_Source document:_
┄┄┄┄┄┄

• High Hats and Parasols, February 8th, 2013

    Submarine stranded
    Submarine Number One, dispatched by the Dept. of Navy a week ago to participate in the Watsonville Apple Festival, is now stranded.  The underwater vessel drifted from its moorings at high tide last night and floated onto a sandbar.  The eighteen men aboard all tried to swim to shore but, in the rough water, sixteen drowned.  Chief electrician Esseck, one of the two survivors congratulated for good luck, said the stranding was a matter of fate.  Sailor Esseck had attempted to control the sub before it hit the sandbar, but did not succeed.  If the Navy fails to refloat the sub within 30 days it may be opened to salvage.  Rumors abound that the City of Watsonville may have an eye on salvage in order to start its own navy. 1, 2

    Mexican help debated
    A state senate committee is debating whether to send help for the Mexican government to fight the Revolutionaries active along the border.  As much as help is needed by Mexico, the committee seems to be favoring leaving such international matters in the hands of the federal government.   The committee’s decision will be made public within the week.

    Take stock
    Isn’t right now a good time to take stock of your financial situation?  During the past few years of prosperity after the crash of the 1870s, many may have forgotten to set something aside for an uncertain future.  For instance, how much cash value do you have in savings?  You can begin remedying your situation by opening an account at the Bank of E. Cooke Smith so that you can conserve part of your future earnings.  The bank provides deposit slips, checks, and pass books … all free.  E. Cooke Smith pays 4% on savings accounts.

┄┄┄┄┄┄

_Source material:_
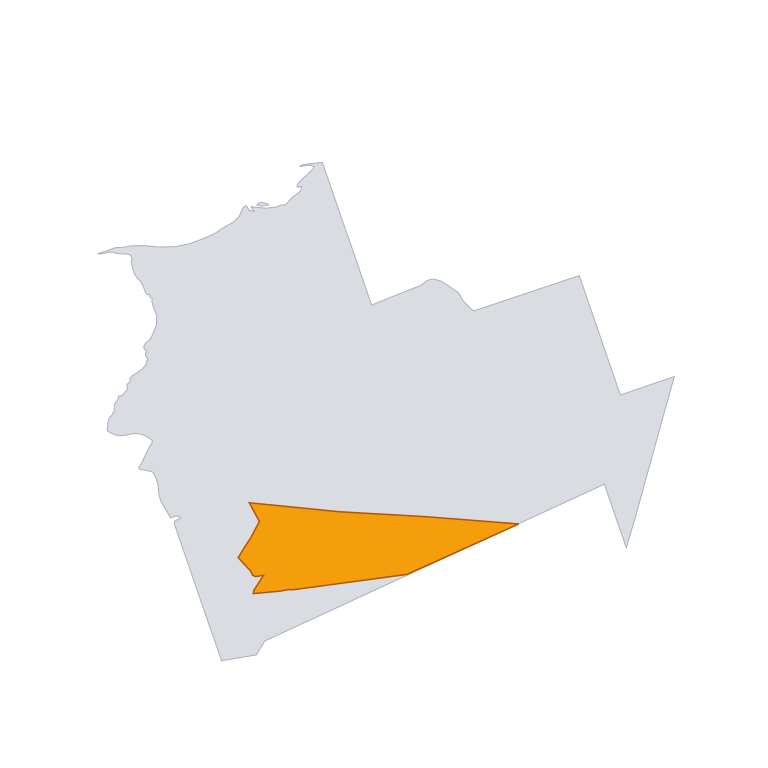 Oualata, Hodh ech Chargui, Mauritania shown in context, rotated 71°
{"feature_id": "47542326B56395627841614", "entity_name": "Oualata", "entity_type": "district", "adm_level": 2, "iso_a3": "MRT", "parent_name": "Mauritania", "parent_adm1": "Hodh ech Chargui", "projection": "robinson", "projection_center": [-7.469, 19.742], "detail": "fine", "context": "in_parent", "style": "filled", "palette": "amber", "viewbox_px": 768, "rotation_deg": 71, "n_neighbors": 0, "source": "geoboundaries", "source_scale": "gbopen_adm2", "svg_char_len": 3701}
<svg xmlns="http://www.w3.org/2000/svg" viewBox="0 0 768 768"><g transform="rotate(71 384 384)"><path d="M331.4,658.1L330.6,657.7L326.5,654.6L324.5,650.8L321.3,647.9L316.8,646.0L313.9,643.9L312.6,641.4L311.0,639.8L309.2,639.0L309.1,638.1L309.5,636.9L309.1,634.6L306.5,629.7L304.1,627.4L302.0,627.7L300.8,627.1L300.1,626.0L299.8,624.4L298.4,623.0L295.9,622.4L294.0,618.7L292.5,612.0L290.6,606.7L288.2,602.9L286.5,601.5L285.3,601.2L284.8,600.6L284.5,599.5L282.6,599.1L280.0,600.3L277.7,599.9L276.5,598.0L274.9,597.9L272.8,599.4L270.6,599.0L268.1,596.5L266.8,594.1L266.5,591.8L262.3,587.0L254.1,579.9L245.2,576.5L235.4,577.0L229.9,576.6L228.8,575.5L227.6,575.6L226.3,576.9L225.1,577.2L223.7,576.5L222.8,577.0L222.5,578.8L219.0,579.8L212.5,579.8L207.2,580.9L203.2,583.1L197.5,584.1L190.2,583.8L185.7,583.0L184.2,581.6L182.1,581.3L179.4,582.0L176.9,585.6L174.7,591.9L172.9,595.6L171.4,596.5L169.9,601.2L168.9,609.2L167.6,612.6L167.8,592.8L170.0,585.4L170.8,578.9L175.5,564.6L181.0,552.8L186.1,537.2L188.1,522.1L187.7,507.3L186.4,494.2L184.0,485.5L181.7,472.9L178.2,466.2L171.8,460.4L170.3,457.0L171.9,455.8L175.9,454.9L178.5,450.4L173.1,452.1L179.4,438.3L181.5,428.8L181.3,422.6L182.5,418.8L177.9,410.5L174.4,400.0L172.5,398.4L170.5,397.5L170.3,400.0L169.2,402.2L167.0,400.8L163.0,393.3L157.6,380.9L155.6,379.6L153.9,381.3L152.9,382.9L150.8,393.3L150.3,389.2L151.2,384.3L152.6,378.4L154.4,370.2L159.3,370.1L168.0,370.1L185.6,370.1L194.3,370.1L211.8,370.1L220.6,370.1L238.1,370.0L246.9,370.0L264.4,370.0L273.2,370.0L290.7,370.0L299.5,370.0L305.3,369.9L305.0,364.1L304.8,359.4L304.4,353.2L304.1,346.9L303.8,340.7L303.5,334.9L303.3,329.0L303.0,323.6L302.8,318.6L302.3,315.8L300.5,310.1L300.1,307.3L300.6,304.3L301.9,301.5L305.4,296.4L310.5,292.4L316.5,287.9L321.1,284.4L323.4,283.5L330.6,282.3L336.2,279.7L341.6,277.1L343.9,275.7L344.2,270.9L345.1,164.1L372.0,164.1L379.0,164.1L428.4,164.1L435.4,164.1L471.4,164.1L471.4,159.0L471.4,151.8L471.4,141.9L471.4,131.9L471.5,114.5L471.5,107.1L478.6,112.0L492.7,121.7L499.8,126.6L514.0,136.4L528.3,146.2L542.5,155.9L549.6,160.8L556.7,165.7L563.9,170.6L571.0,175.5L585.3,185.2L591.3,189.3L600.5,195.9L609.1,202.1L617.7,208.2L604.4,208.2L586.7,208.3L574.6,208.3L562.1,208.3L550.5,208.3L551.5,218.3L552.6,229.3L553.7,240.3L554.8,251.3L555.9,262.3L559.2,295.2L560.3,306.2L561.4,317.2L562.5,328.2L563.7,339.1L565.9,361.1L567.0,372.1L568.1,383.1L569.2,394.0L570.3,405.0L571.4,416.0L573.7,438.0L574.8,449.0L575.9,459.9L577.0,470.9L578.1,481.9L579.3,492.9L580.4,503.9L581.5,514.8L583.7,536.8L584.9,547.8L586.0,558.8L587.1,569.7L588.2,580.4L592.8,586.0L598.6,593.0L596.9,602.9L594.9,614.8L592.8,627.7L576.8,627.7L561.0,627.8L521.7,627.8L513.8,627.8L474.4,627.8L466.6,627.8L451.4,627.8L446.9,627.5L445.3,626.4L444.7,619.7L443.4,620.2L441.8,622.1L440.9,624.3L441.2,627.1L441.0,629.4L435.9,630.4L429.1,631.9L421.9,633.2L414.6,632.7L412.1,632.2L409.5,631.3L403.7,630.3L400.6,630.2L397.0,630.5L392.7,631.0L391.3,632.2L388.1,637.2L385.0,643.0L382.9,643.0L380.7,639.8L374.5,633.8L366.9,626.0L363.5,622.0L361.7,621.5L358.0,624.3L354.9,627.0L351.7,630.9L350.2,634.5L349.0,638.8L348.4,643.9L347.2,649.9L344.6,654.7L341.4,658.3L339.1,660.0L338.2,660.9L331.4,658.1ZM175.9,441.8L173.4,446.1L172.4,444.5L172.0,441.6L174.2,437.6L175.3,435.5L177.2,434.8L175.9,441.8Z" fill="#d9dde1" stroke="#a8b0b8" stroke-width="1"/><path d="M501.6,440.1L490.1,468.1L452.4,550.1L454.4,549.7L473.4,546.6L486.1,560.1L492.4,568.3L500.7,578.4L509.6,574.5L517.5,571.0L521.8,570.6L524.3,568.1L525.7,560.3L536.9,574.4L539.6,575.9L541.3,569.2L546.2,548.9L546.3,547.8L547.2,541.6L548.9,537.1L571.5,424.3L560.2,302.1L522.6,388.8L519.2,397.0L501.6,440.1Z" fill="#f59e0b" stroke="#b45309" stroke-width="1.5"/></g></svg>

┄┄┄┄┄┄

_Challenges:_
1) Reproduce the part of the High Hats and Parasols column starting at "Mexican help debated" and ending at "within the week.".
2) According to the High Hats and Parasols column, why might readers need to take stock of their finances now? Answer in one to three sentences.

_In response:_
1)
Mexican help debated
    A state senate committee is debating whether to send help for the Mexican government to fight the Revolutionaries active along the border.  As much as help is needed by Mexico, the committee seems to be favoring leaving such international matters in the hands of the federal government.   The committee’s decision will be made public within the week.

2) During the past few years of prosperity after the crash of the 1870s, many people may have forgotten to set something aside for an uncertain future.